Just before noon we stopped on a large slab of granite. Val pointed up. Los Cuernos, the horn-like mountain that dominates the Cordillera Paine, stood silhouetted against the mid-day sun. While we munched on lunch, Val passed around her thermos, encouraging us to partake in the formalities of yerba maté. The bitter smell of fresh tea filled the mountain air. After basking on the warm rock for a pleasant while, we packed up and turned around. It was after 6pm when we arrived back at the lodge. That morning, none of us had any inkling we were going to endure a 25 km, 10-hour excursion. But our time with Val passed as if hours were minutes. 

The amiable manager of Hotel Las Torres is Juan Jose, “But please, call me JJ.” JJ had the reassuring voice and mannerisms of Ricardo Montalban. He was everywhere, calmly floating between the lobby, restaurant and foyer, sincerely inquiring of guests—always with a gentle hand to the shoulder—whether all was to their satisfaction.

The second day’s outing was shorter but much steeper. Our destination was Cerro Paine, which offers a spectacular view of the Paine Massif, the three granite pillars that make up Torres’ most iconic landmark. From the hotel we traversed pastureland for an hour, stopping occasionally to admire the flora and fauna. Val pointed out finches, siskins and an Andean flicker. A beautiful red-breasted meadowlark stood sentry on a fencepost.  With raucous warnings, a pair of territorial southern lapwings suggested we stay on the path. Calafate bushes, with their glossy evergreen leaves and blueberry-like fruit, glistened in the November spring sun. 

Six hikers in colourful gear with arms raised on a rocky hillside, with the dramatic granite towers of Torres del Paine rising behind them.
The Paine Massif frames Gerry’s hiking group.

Exiting the dry steppe we began an ascent through a thick forest of lenga and coigue trees. When we reached treeline the path became less defined and much steeper. And that nasty Patagonian breeze picked up. We scrambled up a series of switchbacks, hitting all fours at Val’s command. When we reached the summit it was impossible to stand. We crawled to the viewpoint in a 100km/hr wind, coats flapping so wildly we couldn’t hear one another speak. After just a few minutes, Val signalled it was time to leave. The insane gale made the descent even more treacherous. Then came rain. Part way down the slippery winding scree we came upon a young woman laying askew the trail. Her ankle was broken. Two guides were attempting her rescue in awful conditions.

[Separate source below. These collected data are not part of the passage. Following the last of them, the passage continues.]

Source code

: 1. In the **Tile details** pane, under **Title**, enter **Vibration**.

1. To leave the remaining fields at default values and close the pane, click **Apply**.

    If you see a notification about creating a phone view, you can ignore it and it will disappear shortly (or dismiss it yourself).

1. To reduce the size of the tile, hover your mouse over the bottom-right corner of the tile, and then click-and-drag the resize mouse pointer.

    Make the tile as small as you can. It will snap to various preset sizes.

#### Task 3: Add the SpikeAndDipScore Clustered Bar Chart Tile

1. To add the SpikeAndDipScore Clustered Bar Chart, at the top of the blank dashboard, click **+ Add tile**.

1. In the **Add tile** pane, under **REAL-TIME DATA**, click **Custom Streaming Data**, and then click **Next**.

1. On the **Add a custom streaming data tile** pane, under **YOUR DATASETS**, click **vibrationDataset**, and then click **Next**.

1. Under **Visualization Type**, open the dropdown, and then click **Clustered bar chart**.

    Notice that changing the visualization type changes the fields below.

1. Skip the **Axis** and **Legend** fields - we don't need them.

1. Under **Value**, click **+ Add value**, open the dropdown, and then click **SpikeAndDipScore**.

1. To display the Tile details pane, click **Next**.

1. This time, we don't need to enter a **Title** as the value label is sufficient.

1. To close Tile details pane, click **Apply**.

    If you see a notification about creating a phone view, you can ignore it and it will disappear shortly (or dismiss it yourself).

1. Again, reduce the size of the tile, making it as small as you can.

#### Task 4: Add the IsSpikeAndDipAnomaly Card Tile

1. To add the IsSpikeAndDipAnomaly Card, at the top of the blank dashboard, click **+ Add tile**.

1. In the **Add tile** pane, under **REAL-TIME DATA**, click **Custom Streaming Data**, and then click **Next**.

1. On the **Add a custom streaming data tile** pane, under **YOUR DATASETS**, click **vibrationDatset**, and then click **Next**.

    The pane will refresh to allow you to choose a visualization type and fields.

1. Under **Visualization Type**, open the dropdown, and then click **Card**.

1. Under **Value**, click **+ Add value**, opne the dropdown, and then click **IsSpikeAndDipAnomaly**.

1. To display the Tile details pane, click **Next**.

Safely back in the hotel lobby, I removed my pack and began deleting some of the wobbly photos I’d snapped up top. Out of nowhere JJ materialized and asked if he could offer us a cerveza and a snack. “Yup,” was the unanimous reply. Minutes later cold Australs and hot pequenes appeared. We slept well that night.

A man in a red shirt and black hat cantering on a brown horse across open grassland, with snow-dusted mountains in the background.
A gaucho cantering across the pampas.

Chileans like horses. I’ve never been much of a caballero so it took a little twisting of the arm and a leg-up to get me into the saddle. But once aboard—and with a little coaching from the resident gauchos—I was soon coaxing my steed over the steppe, through streams and up and down arroyos. When the lead guide gave the go ahead for a little cantering, I gave my mount the giddy-up and almost kept pace with Val, who was born with a lead in her mouth. It was exhilarating—although my backside lamented the outing for days afterward. 

I stayed up late the last night at Las Torres. After the rest of the group had wisely retired, I stumbled into an old law school acquaintance in the hotel bar. After clapping each other on the back we retired to a quiet corner and, over a shaken-not-stirred Pisco sour, rehashed past glories. I was a little crambazzled in the morning and, despite a big travel day looming on the horizon across the Andes and into Argentina’s glacial lake district, took only a tentative run at the bacon tray.